5. A complete renovation of the famed New York flagship store on Fifth Avenue at 57th Street. The store, perhaps one of the most iconic retail destinations in the world, hasn’t been updated in more than a decade. Bogliolo promises much more than a facelift; he says this renovation will be nothing short of a transformation to create an environment second to none. Construction will begin in spring 2019 and is expected to be complete in Q4 2021; during construction the retail operations will be housed in back-end space and in the former Niketown space next door.
Despite its recent woes, Tiffany is in a good place to execute a turnaround. A study conducted late last year by MVI Marketing showed the brand to be one of the top classic luxury brands desired by wealthy U.S. Millennials.
MVI’s study showed that Rolex, Jimmy Choo, and Tiffany showed the strongest leadership positions in their respective categories of watches, shoes, and jewelry. Cartier took the number-two spot for fine jewelry, with Pandora ranked third, followed by Gucci and Chanel (both fashion brands with fine jewelry offerings) tied for fourth place. Rounding out the top 10 in descending order were Harry Winston, Bvlgari, David Yurman, Hermes (another multi-category brand), Tacori, and Hearts On Fire. Although some of the rankings shifted with income, Tiffany remained number-one across all categories.
Chart: MVI Marketing
Separately, Sterling CEO Gina Drosos told investors that early signs show its Path to Brilliance transformation plan is working. (Read the full transcript here.)
“We are in the initial stages of a multi-year journey to invest in growth under our three strategic pillars of customer first, omni-channel and culture of agility and efficiency, which are enabled by driving out costs customers do not see or care about,” she said.
Total company same-store sales were up 1.7% in the second quarter, with North American store comps up 2%. Sales results reflected growth at the Zales, Piercing Pagoda, and JamesAllen.com divisions (Sterling’s parent company Signet acquired the online retailer JamesAllen.com in 2017) and improved performance in the Jared, Kay, Ernest Jones, and H. Samuel banners. E-commerce especially was up, with all banners showing growth in the high teens and James Allen up 25% year-on-year.
Drosos announced include plans to open a James Allen concept store this fall in Washington, DC. Fourth quarter advertising plans will differentiate more between the various brand banners than prior years, and will include integrations with college and pro football and basketball.
The company completed transitioning to an outsourced credit structure, and is on track to close more than 200 stores in fiscal 2019. This will allow it to focus on its core business of selling jewelry, and new store openings are focused on off-mall locations and desirable markets.
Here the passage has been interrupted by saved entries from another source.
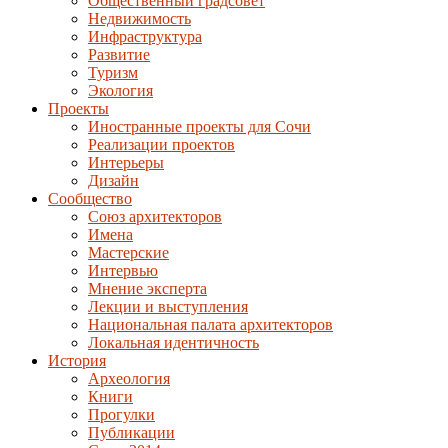
Общественный градсовет
Недвижимость
Инфраструктура
Развитие
Туризм
Экология
Проекты
Иностранные проекты для Сочи
Реализации проектов
Интерьеры
Дизайн
Сообщество
Союз архитекторов
Имена
Мастерские
Интервью
Мнение эксперта
Лекции и выступления
Национальная палата архитекторов
Локальная идентичность
История
Археология
Книги
Прогулки
Публикации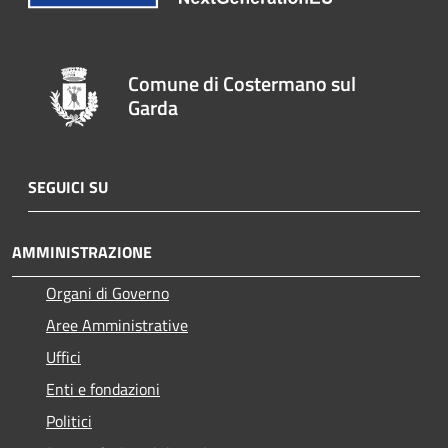
Comune di Costermano sul
Garda
SEGUICI SU
AMMINISTRAZIONE
Organi di Governo
Aree Amministrative
Uffici
Enti e fondazioni
Politici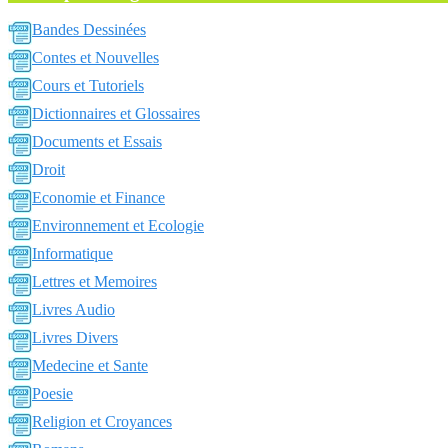
Bandes Dessinées
Contes et Nouvelles
Cours et Tutoriels
Dictionnaires et Glossaires
Documents et Essais
Droit
Economie et Finance
Environnement et Ecologie
Informatique
Lettres et Memoires
Livres Audio
Livres Divers
Medecine et Sante
Poesie
Religion et Croyances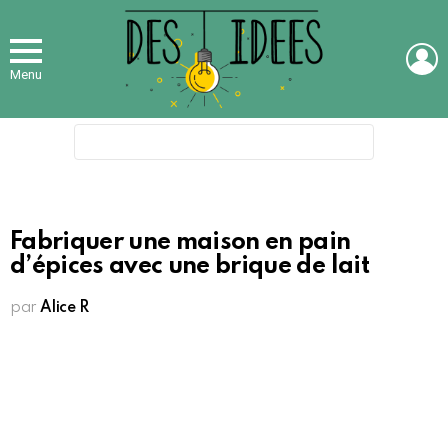
L
Menu
Search
for:
Fabriquer une maison en pain
d’épices avec une brique de lait
par
Alice R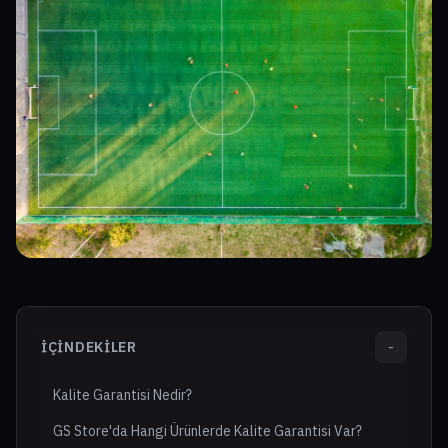
İÇINDEKILER
-
Kalite Garantisi Nedir?
GS Store'da Hangi Ürünlerde Kalite Garantisi Var?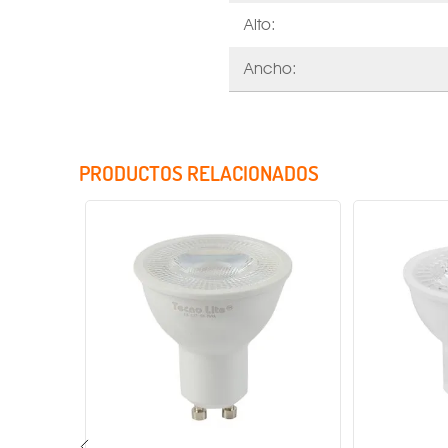
Alto:
Ancho:
PRODUCTOS RELACIONADOS
Voltaje
Consumo
Atenuable
Acabado
Base
Garantía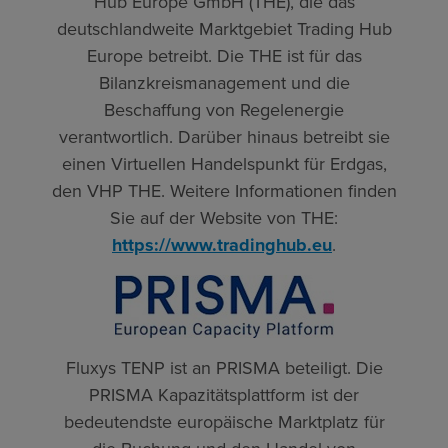
Hub Europe GmbH (THE), die das
deutschlandweite Marktgebiet Trading Hub
Europe betreibt. Die THE ist für das
Bilanzkreismanagement und die
Beschaffung von Regelenergie
verantwortlich. Darüber hinaus betreibt sie
einen Virtuellen Handelspunkt für Erdgas,
den VHP THE. Weitere Informationen finden
Sie auf der Website von THE:
https://www.tradinghub.eu
.
Fluxys TENP ist an PRISMA beteiligt. Die
PRISMA Kapazitätsplattform ist der
bedeutendste europäische Marktplatz für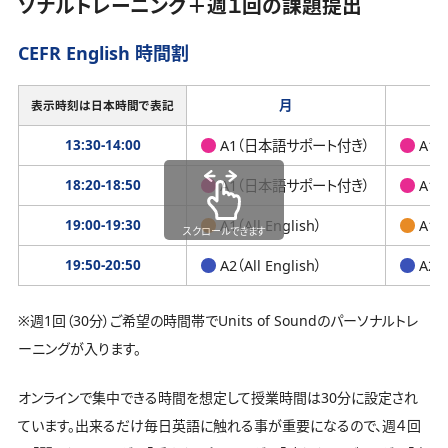
ソナルトレーニング＋週１回の課題提出
CEFR English 時間割
月
表示時刻は日本時間で表記
13:30-14:00
A1（日本語サポート付き）
A1
18:20-18:50
A1（日本語サポート付き）
A1
19:00-19:30
A1（All English）
A1（A
スクロールできます
19:50-20:50
A2（All English）
A2（A
※週1回（30分）ご希望の時間帯でUnits of Soundのパーソナルトレ
ーニングが入ります。
オンラインで集中できる時間を想定して授業時間は30分に設定され
ています。出来るだけ毎日英語に触れる事が重要になるので、週４回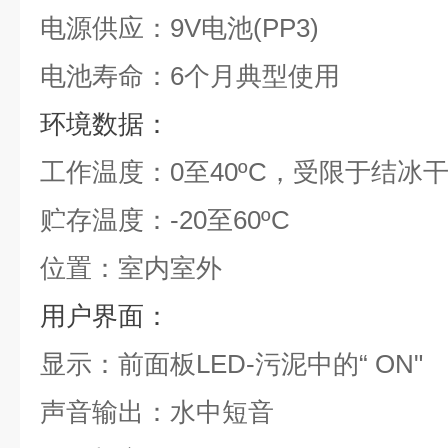
电源供应：9V电池(PP3)
电池寿命：6个月典型使用
环境数据：
工作温度：0至40ºC，受限于结冰
贮存温度：-20至60ºC
位置：室内室外
用户界面：
显示：前面板LED-污泥中的“ ON"
声音输出：水中短音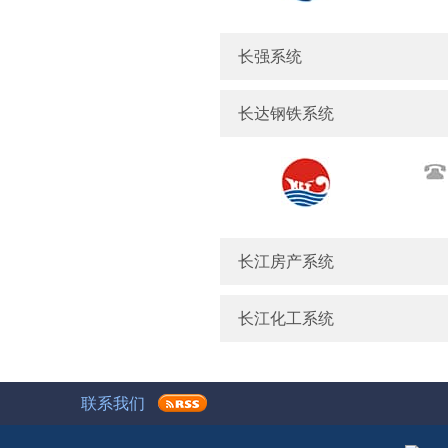
长强系统
长达钢铁系统
长江房产系统
长江化工系统
联系我们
An employee survey showed efforts to revitalize the corporate culture—reeling from numerous sexual harassment and gender discrimination suits—is working.
“It is incredibly important at Signet that we create a workplace experience and culture that will allow us to continue to attract, retain and advance great people,” Drosos said. “We recently fielded our first employee survey in eight years and I'm pleased to report that our overall engagement levels outperformed retail benchmarks with particular strength in our field operations teams. Team members like the work they do, enjoy strong relationships with their immediate managers, and importantly believe they have a responsibility to promote diversity in the workplace.”
Finally, Drosos said that while no Signet stores currently carry lab-grown diamonds, they’re monitoring customer interest in the category and the company will be “well positioned to “participate in that space if the growth and the economics of it are attractive and if customers point us in that direction.”